Station operating expense was $87,537,000 for the year ended December 31, 2022, compared with $83,245,000 for the year ended December 31, 2021, an increase of $4,292,000 or 5.2%. The increase in operating expenses was primarily a result of increases in sales survey expenses, compensation related expenses, commission expense, bad debt expenses, barter expenses, music licensing fees, utilities, merchant account fees, and promotional expenses of $1,407,000, $965,000, $840,000, $352,000, $346,000, $311,000, $286,000, $153,000 and $113,000, respectively, partially offset by decreases in healthcare costs of $530,000 from 2021.

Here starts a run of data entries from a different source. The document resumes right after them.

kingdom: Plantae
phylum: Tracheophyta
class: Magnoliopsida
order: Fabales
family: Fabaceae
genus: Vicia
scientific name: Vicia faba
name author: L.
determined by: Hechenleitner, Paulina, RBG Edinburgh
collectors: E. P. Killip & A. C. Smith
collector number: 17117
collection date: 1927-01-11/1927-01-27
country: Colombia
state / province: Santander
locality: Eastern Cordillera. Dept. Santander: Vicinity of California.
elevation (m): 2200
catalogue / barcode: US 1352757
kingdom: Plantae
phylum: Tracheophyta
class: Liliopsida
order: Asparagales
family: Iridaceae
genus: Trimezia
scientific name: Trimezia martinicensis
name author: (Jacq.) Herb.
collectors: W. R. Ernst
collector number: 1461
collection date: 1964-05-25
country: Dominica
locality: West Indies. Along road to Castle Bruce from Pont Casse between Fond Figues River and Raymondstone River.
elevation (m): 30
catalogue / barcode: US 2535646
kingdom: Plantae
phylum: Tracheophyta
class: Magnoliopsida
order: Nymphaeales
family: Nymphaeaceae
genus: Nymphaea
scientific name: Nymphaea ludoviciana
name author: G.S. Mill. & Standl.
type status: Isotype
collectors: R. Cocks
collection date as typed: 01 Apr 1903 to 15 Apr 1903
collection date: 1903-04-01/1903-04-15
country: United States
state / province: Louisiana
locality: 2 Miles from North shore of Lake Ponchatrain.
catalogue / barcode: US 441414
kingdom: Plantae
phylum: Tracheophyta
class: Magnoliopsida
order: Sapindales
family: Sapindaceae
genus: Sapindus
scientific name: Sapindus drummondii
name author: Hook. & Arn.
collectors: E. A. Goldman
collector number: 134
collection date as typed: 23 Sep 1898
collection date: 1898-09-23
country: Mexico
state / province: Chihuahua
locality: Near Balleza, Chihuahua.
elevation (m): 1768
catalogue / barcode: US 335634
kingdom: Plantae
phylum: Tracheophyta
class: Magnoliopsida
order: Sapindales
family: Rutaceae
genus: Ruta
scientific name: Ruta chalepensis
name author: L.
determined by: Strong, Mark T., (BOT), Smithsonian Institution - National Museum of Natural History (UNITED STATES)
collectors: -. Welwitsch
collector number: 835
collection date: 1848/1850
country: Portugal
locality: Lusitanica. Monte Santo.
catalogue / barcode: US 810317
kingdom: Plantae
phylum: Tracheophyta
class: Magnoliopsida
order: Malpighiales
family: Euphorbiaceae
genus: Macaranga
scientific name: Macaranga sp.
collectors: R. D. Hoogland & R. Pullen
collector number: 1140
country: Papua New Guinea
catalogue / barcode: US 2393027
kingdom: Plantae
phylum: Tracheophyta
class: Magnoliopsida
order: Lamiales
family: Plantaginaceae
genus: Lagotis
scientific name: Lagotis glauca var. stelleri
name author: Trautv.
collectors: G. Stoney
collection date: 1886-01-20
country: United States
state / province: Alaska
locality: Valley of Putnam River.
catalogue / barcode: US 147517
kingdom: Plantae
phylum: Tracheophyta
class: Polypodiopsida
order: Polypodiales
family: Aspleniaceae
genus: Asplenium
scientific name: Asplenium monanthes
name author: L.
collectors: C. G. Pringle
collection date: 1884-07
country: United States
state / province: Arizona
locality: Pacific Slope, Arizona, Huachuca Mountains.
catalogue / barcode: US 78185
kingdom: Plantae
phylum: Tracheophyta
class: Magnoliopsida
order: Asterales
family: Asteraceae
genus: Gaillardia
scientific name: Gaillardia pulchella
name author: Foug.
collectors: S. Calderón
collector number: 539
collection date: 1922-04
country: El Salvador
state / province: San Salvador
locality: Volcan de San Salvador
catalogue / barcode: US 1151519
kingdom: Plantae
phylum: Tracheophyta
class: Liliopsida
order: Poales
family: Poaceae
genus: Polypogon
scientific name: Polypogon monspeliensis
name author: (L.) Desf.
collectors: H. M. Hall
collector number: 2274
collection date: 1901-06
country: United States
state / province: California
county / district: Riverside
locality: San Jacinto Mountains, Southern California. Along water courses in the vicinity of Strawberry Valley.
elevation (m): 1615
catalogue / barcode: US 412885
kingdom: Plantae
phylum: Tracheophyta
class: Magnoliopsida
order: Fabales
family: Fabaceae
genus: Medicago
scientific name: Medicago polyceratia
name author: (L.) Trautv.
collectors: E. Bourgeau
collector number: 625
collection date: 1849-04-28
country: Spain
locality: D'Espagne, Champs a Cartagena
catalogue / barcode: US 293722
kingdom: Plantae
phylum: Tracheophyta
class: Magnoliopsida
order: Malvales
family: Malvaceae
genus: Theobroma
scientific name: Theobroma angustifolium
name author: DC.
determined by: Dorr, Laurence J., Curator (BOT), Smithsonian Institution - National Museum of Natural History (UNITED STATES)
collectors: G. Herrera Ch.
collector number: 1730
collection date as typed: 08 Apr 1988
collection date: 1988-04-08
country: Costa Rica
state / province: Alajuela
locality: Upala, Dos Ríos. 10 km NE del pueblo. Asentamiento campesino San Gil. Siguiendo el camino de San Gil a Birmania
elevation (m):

We had operating income for the year ended December 31, 2022 of $13,070,000 compared to $15,051,000 for the year ended December 31, 2021, a decrease of $1,981,000. The decrease was a result of the increase in net operating revenue partially offset by the increase in station operating expense, described above, a decrease in other operating (income) expense of $21,000 offset by an increase in our corporate general and administrative expenses of $4,260,000 or 42.4%. The increase in corporate general and administrative expenses was primarily attributable to expenses under the employment agreement we had with our founder and CEO, Mr. Christian upon his death of which $3,900,000 was recorded in the third quarter of 2022. In addition, we had an increase in legal expenses, and transportation related costs of $207,000, and $156,000, respectively, from 2021. For our other operating (income) expense, net in 2022 we recorded a gain on the sale of fixed assets of $14,000 compared to a loss on the sale of fixed assets of $7,000 in 2021.
We generated net income of $9,202,000 ($1.52 per share on a fully diluted basis) during the year ended December 31, 2022, compared to $11,157,000 ($1.85 per share on a fully diluted basis) for the year ended December 31, 2021, a decrease of $1,955,000. The decrease in net income is due to the decrease of operating income, described above, an increase income taxes of $540,000, offset by a decrease in interest expense of $154,000, an increase in interest income of $394,000 and an increase in other income of $18,000. The decrease in interest expense is due to no longer having any debt outstanding, after paying off the remaining balance in the fourth quarter of 2021. The increase in interest income is related to our short-term investments as described in footnote 1 (Summary of Significant Accounting Policies). The increase in other income is primarily due to insurance proceeds for weather-related damages of $535,000 and reimbursements from the FCC related to their spectrum auction of $116,000 in 2022 versus insurance proceeds in 2021 of $589,000 and other gains of $45,000 in 2021 as described in footnote 16 (Other Income). The increase in our income tax expense is due to the permanent difference between book and taxable income related to the compensation paid to our founder and CEO as described above and in footnote 6 (Income Taxes).